- _SELECTED PASSAGE_
- Opening Delimiter -

The high standards concerning the function and performance of crates cannot be compromised. To meet these standards, conservators and art packers depend on cushioning potential calculations that determine the vibration related to each crate component. Based on these calculations, cultural heritage professionals have identified standard packing materials, such as sheet foams, that offer consistent shock absorption with established performance ratings.3 

Within these performance requirements, crates are designed and built for single use, round trip use, or increasingly long term reuse. Crate materials and their use patterns negatively impact the environment, but limited documented research exists connecting reuse with meaningful environmental benefits.4 In this LCA case study, four types of crates and three major material categories (exterior, interior, and wrapping) were analyzed, giving each configuration an environmental profile. The study compares crate options over their life cycles, including environmental impacts resulting from material production, crate assembly, transportation, and eventual disposal. These comparative results provide information on environmental impact to support decision making around crate design and use that complement the current trove of information on cost and performance of crate components.

- Closing Delimiter -

- _EXERCISE TASKS_
- a) According to the passage on art shipping crates, why do conservators and art packers rely on cushioning potential calculations? Answer in one to three sentences.
- b) Extend the passage on art shipping crates, starting after its last sentence.
The records that follow come from a separate source.

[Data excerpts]
- Opening Delimiter -

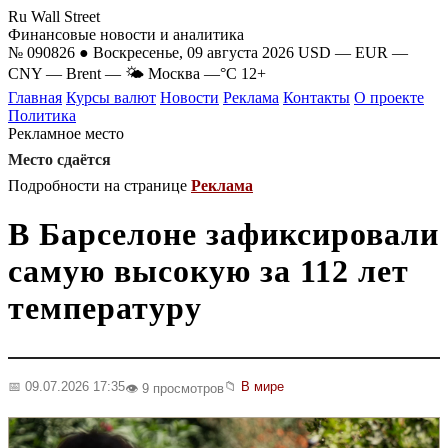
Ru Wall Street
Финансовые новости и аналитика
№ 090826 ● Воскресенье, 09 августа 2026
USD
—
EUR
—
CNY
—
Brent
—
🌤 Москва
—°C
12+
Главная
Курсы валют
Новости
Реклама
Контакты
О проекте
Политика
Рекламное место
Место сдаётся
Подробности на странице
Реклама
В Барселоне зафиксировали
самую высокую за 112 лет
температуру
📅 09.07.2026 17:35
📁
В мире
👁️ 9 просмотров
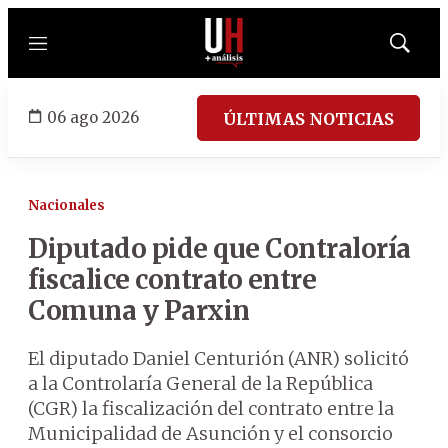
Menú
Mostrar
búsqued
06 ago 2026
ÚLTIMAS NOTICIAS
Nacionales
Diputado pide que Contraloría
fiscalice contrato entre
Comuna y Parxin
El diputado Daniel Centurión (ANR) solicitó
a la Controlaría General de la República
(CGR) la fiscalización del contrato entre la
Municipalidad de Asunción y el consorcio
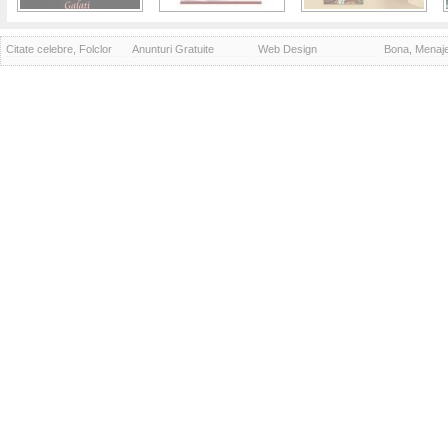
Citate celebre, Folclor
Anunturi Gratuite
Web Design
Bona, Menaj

- Closing Delimiter -
- Opening Delimiter -

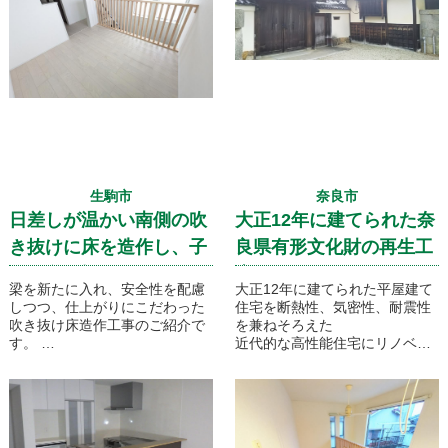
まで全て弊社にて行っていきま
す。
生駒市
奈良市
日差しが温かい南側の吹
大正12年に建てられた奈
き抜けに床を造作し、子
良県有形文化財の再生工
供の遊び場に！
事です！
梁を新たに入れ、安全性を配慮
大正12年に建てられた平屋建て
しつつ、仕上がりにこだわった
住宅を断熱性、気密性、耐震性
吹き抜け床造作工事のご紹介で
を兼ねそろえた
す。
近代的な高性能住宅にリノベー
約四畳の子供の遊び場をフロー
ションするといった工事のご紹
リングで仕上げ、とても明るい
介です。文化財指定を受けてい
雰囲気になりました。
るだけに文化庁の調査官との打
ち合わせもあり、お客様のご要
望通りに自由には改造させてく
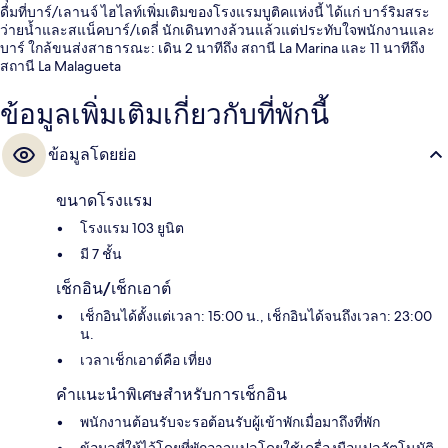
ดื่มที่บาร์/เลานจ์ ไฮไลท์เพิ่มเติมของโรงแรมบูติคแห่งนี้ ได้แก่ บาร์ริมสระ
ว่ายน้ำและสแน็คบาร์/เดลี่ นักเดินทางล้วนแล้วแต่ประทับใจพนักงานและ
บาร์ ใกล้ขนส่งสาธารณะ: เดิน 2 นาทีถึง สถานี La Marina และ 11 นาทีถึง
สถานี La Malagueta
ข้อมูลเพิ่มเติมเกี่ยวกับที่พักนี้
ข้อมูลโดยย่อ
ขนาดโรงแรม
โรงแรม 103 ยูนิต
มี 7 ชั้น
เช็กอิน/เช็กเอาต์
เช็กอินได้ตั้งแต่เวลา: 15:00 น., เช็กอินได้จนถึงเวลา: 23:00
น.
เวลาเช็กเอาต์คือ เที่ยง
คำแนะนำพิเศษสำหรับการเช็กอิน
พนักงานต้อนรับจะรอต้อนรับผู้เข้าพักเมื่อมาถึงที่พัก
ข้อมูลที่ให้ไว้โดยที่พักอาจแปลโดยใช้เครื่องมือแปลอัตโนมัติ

- Closing Delimiter -
- Opening Delimiter -

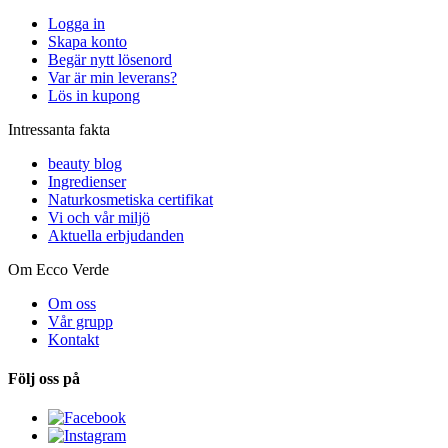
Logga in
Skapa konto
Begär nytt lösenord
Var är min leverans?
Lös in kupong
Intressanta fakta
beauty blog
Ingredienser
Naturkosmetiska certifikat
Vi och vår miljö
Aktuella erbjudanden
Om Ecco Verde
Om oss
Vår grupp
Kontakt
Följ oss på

- Closing Delimiter -

- _PER-TASK OUTPUTS_
- a) The standards for crate function and performance cannot be compromised, so conservators and art packers rely on these calculations to meet them. The calculations determine the vibration related to each crate component. Based on them, professionals have identified standard packing materials, such as sheet foams, that give consistent shock absorption with established performance ratings.

- b)
1  Canadian Conservation Institute. 2020. “The CCI Chanel Crate: Making a Lightweight, Reusable Crating System – Canadian Conservation Institute (CCI) Notes 20/1.” https://www.canada.ca/en/conservation-institute/services/conservation-preservation-publications/canadian-conservation-institute-notes/lightweight-reusable-crate.html

2 Canadian Conservation Institute. 2021. “Five Steps to Safe Shipment – Canadian Conservation Institute (CCI) Notes 20/3.” https://www.canada.ca/en/conservation-institute/services/conservation-preservation-publications/canadian-conservation-institute-notes/five-steps-safe-shipment.html.

3 Barber, Chris. 2015. “Dynamic Cushion Curve Prediction – An Improved Formula for Practical Use in Preventative Conservation.” Preparation, Art Handling, Collections Care Information Network (PACCIN). https://www.paccin.org/content.php?293-Dynamic-Cushion-Curve-Prediction

4 Clarke, Roddy. 2019. “UK Startup Launches New Art Packaging Solution Set To Revolutionize The Industry.” Forbes, September 28, 2019. https://www.forbes.com/sites/roddyclarke/2019/09/28/uk-start-up-launches-new-art-packaging-solution-set-to-revolutionise-the-industry/?sh=10e4e5ae6283.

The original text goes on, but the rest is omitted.